Ariel Sharon died on Saturday. In the past few days he has been endlessly mourned and partially scorned in Israeli media. Sharon was, in every possible sense, larger than life. A man who apparently had many positive traits, great personal charm, courage, vision, passion and dedication, he has certainly been called many less flattering things, but never lily livered.  The legendary prime-minister of Israel, war-horse, hero of the Yom Kipur war, general of the first Lebanon War who was indicted for not preventing the mass killings of Palestinians in the Sabra and Shatila refugee-camps by Lebanese Phalangs, father of the Jewish settlements in the Westbank and Gaza, and later the person who against all his previous convictions removed every last Jewish settlement from the Gaza area. Sharon was a man of the soil, a real farmer. Eight years ago he had a brain hemmorage which left him in hospital in a vegetative state. On Monday he was buried in a military ceremony, attended by dignitaries and representatives of foreign governments, past and present.

Because so much time has passed since he was an active part of life, the mourning had a different quality to it. Sharon has been out of the public eye for half a generation. Not alive, but not quite dead. Not a single photo of Sharon has been smuggled out from the hospital, so he really wasn’t in the publics mind unless there was some kind of medical update.

His last act as prime-minister, the one-sided withdrawal of 18,000 Jewish settlers, was highly controversial in Israel.
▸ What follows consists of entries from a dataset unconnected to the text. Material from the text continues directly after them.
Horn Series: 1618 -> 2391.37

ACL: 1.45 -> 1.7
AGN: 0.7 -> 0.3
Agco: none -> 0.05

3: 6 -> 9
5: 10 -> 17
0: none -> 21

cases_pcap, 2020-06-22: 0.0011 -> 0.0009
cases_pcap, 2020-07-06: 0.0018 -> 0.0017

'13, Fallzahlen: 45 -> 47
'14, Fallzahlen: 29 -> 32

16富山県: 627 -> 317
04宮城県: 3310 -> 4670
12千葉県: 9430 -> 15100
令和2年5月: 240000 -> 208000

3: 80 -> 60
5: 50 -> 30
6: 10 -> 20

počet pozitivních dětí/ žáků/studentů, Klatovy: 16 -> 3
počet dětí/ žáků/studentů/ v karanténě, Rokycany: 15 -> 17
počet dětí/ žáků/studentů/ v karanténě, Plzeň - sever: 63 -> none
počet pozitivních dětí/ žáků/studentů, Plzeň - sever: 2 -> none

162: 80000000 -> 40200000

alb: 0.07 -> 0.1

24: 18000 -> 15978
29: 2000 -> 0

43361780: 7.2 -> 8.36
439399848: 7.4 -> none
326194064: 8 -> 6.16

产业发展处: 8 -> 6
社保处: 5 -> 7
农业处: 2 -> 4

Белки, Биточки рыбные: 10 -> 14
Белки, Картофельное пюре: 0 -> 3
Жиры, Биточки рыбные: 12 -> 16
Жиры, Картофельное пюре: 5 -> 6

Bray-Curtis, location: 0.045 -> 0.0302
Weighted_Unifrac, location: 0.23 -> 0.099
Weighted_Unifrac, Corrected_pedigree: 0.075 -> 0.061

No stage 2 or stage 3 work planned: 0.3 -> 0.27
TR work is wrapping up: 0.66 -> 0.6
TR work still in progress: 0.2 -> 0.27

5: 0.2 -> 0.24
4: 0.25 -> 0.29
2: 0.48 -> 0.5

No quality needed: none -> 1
For one, not only has it not stopped the shooting of rockets from Gaza into Israel but the shelling has increased many-fold. In addition the re-settlement and absorbtion of the settlers from Gaza in other parts of Israel turned out to be a complete farse, unless you’re one of the re-settled, in which case you may not find it that farsical. But that part had nothing to do with Sharon, by the time the re-settlement started he was already in a coma.

For all that he did for Israel, and he did a lot, he is not my hero. Yes, he won the Yom Kipur war. Yes, he removed the settlements from Gaza, which from my perspective was the right thing to do, even if the outcome has been less than brilliant. Yes, he brought many, many thousands of persecuted Jews from the former USSR and Ethiopia to Israel. And the list is long. But to me, he cared about results and not about how they were achieved. An old excersise motto says “no pain, no gain”. With all his achievments, Sharon also caused a lot of pain. I’m not refering to Sabra and Shatila, where Sharon’s fault was that he failed to prevent the bloodbath. However, the responsibility for the murder of thousands of Palestinians must be on the killers, the Lebanese Christian Phalange forces. No, what I object to in Sharon’s legacy is too much Arik – King of Israel, as his political followers liked to chant. Too much improvisation, political deals and maneuvering, too much one-man-show and not enough consistent ideology and process.

Actually, I’m really surprised by how many people seem to genuinely mourn his passing. Not only old allies and comrades-in-arm but also his political enemies of the right-wing , those who feel he let them down by abandoning the settlements. Still, many of them spoke of Arik with warmth and admiration, at least now that he is dead. I do not share that feeling. A leader should be a role-model. Sharon was a one-of-a-kind, a maverick dare-devil. Not a man to emulate and follow.